Mark Frerichs was working as a civil engineer on construction projects in Afghanistan when he was “taken hostage” on Jan. 31, 2020, the US has previously said.
He was last seen in a video distributed earlier this year, pleading for his release so that he can be reunited with his family, a recording posted by the New Yorker magazine at the time. There was no independent confirmation or word from Washington on Frerichs’ release.
Photo: AP
“After long negotiations, US citizen Mark Frerichs was handed over to an American delegation and that delegation handed over [Bashar Noorzai] to us today at Kabul airport,” Afghan Minister of Foreign Affairs Amir Khan Muttaqi told a news conference in Kabul.
Noorzai, a notorious drug lord and member of the Taliban, told reporters that he spent 17 years and six months in the US detention center at Guantanamo Bay, and that he was the last Taliban prisoner there.
Muttaqi said the exchanged marked the start of a “new era” in US-Taliban relations.
“This can be a new chapter between Afghanistan and the United States, this can open a new door for talks between both countries,” Muttaqi said.
“This act shows us that all problems can be solved through talks, and I thank both side’s teams who worked so hard for this to happen,” Muttaqi added.
The Taliban seized power in Afghanistan a little over a year ago as the US and their NATO allies withdrew from the country after 20 years of military intervention. No country has yet recognized the new government, with Washington repeatedly telling the Taliban that they would have to “earn” legitimacy, while the US Department of State had previously said the veteran’s release was one its “core, non-negotiable priorities.”
Frerichs, of Lombard, Illinois, was believed to be held by the Taliban-affiliated Haqqani network, and US officials across two presidential administrations had tried unsuccessfully to get him home.

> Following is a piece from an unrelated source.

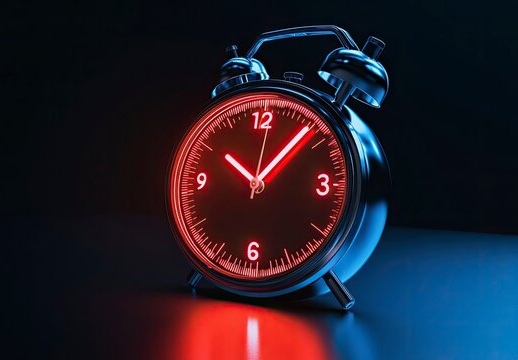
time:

While Noorzai held no official position, he had “provided strong support including weapons” for the Taliban in the 1990s, Taliban spokesman Zabihullah Mujahid said.

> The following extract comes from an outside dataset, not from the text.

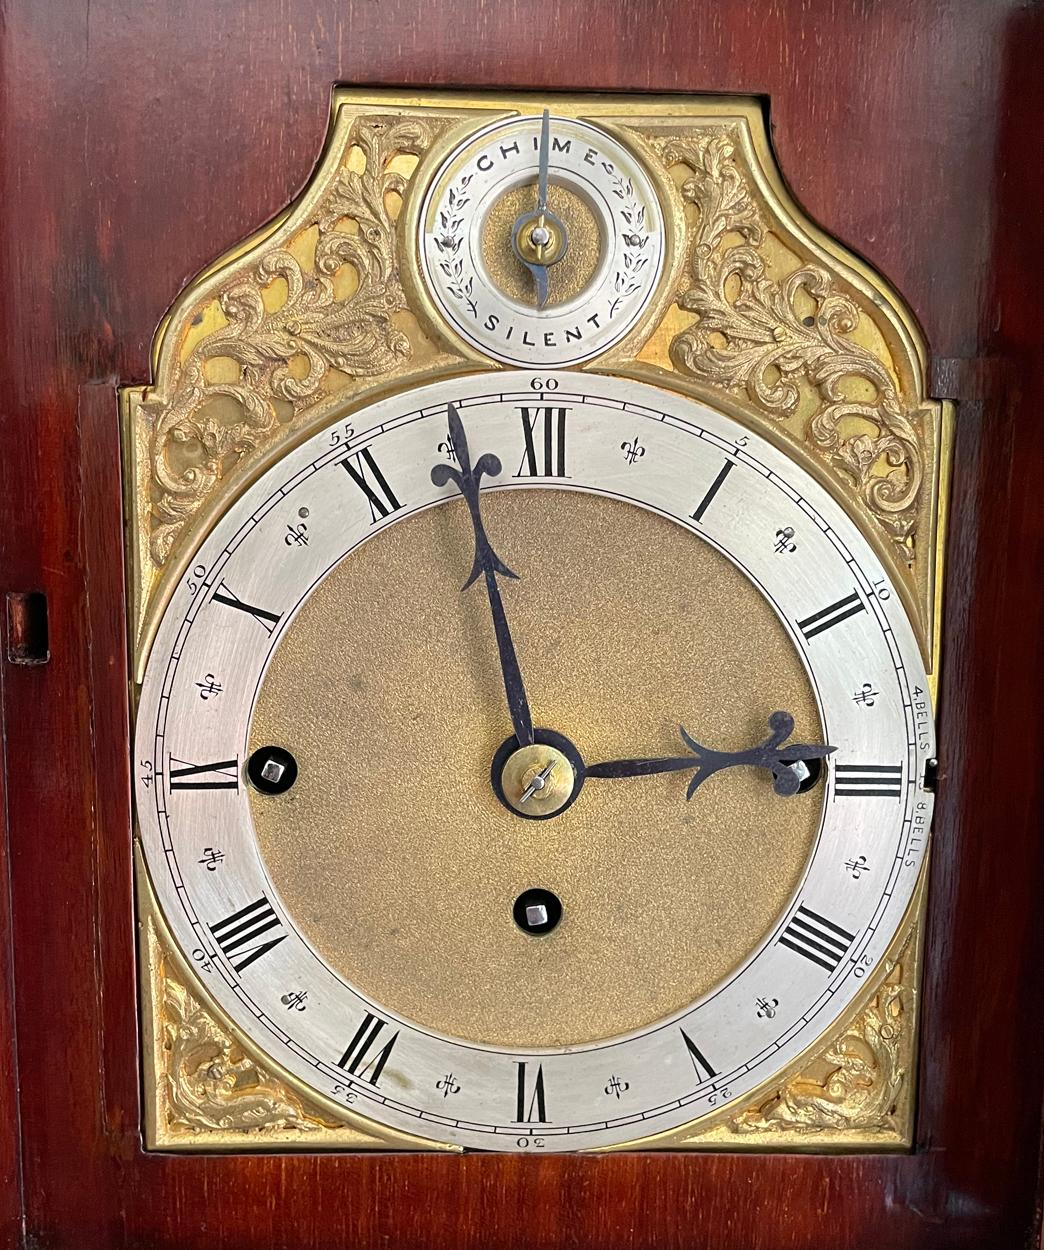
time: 2:57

His return to Kabul was celebrated with a hero’s fanfare by the government of the new Islamic Emirate of Afghanistan (IEA), the name the Taliban have given the nation since seizing power in August last year.

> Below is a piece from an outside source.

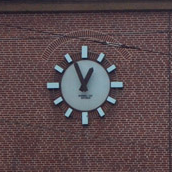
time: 12:56
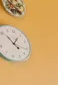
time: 12:51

Photographs showed him being greeted by masked Taliban fighters bearing floral garlands.
“If the IEA had not shown its strong determination, I would not have been here today,” Noorzai told reporters at the event in Kabul.
“I pray for more success of the Taliban,” he added. “I hope this exchange can lead to peace between Afghanistan and America, because an American was released and I am also free now.”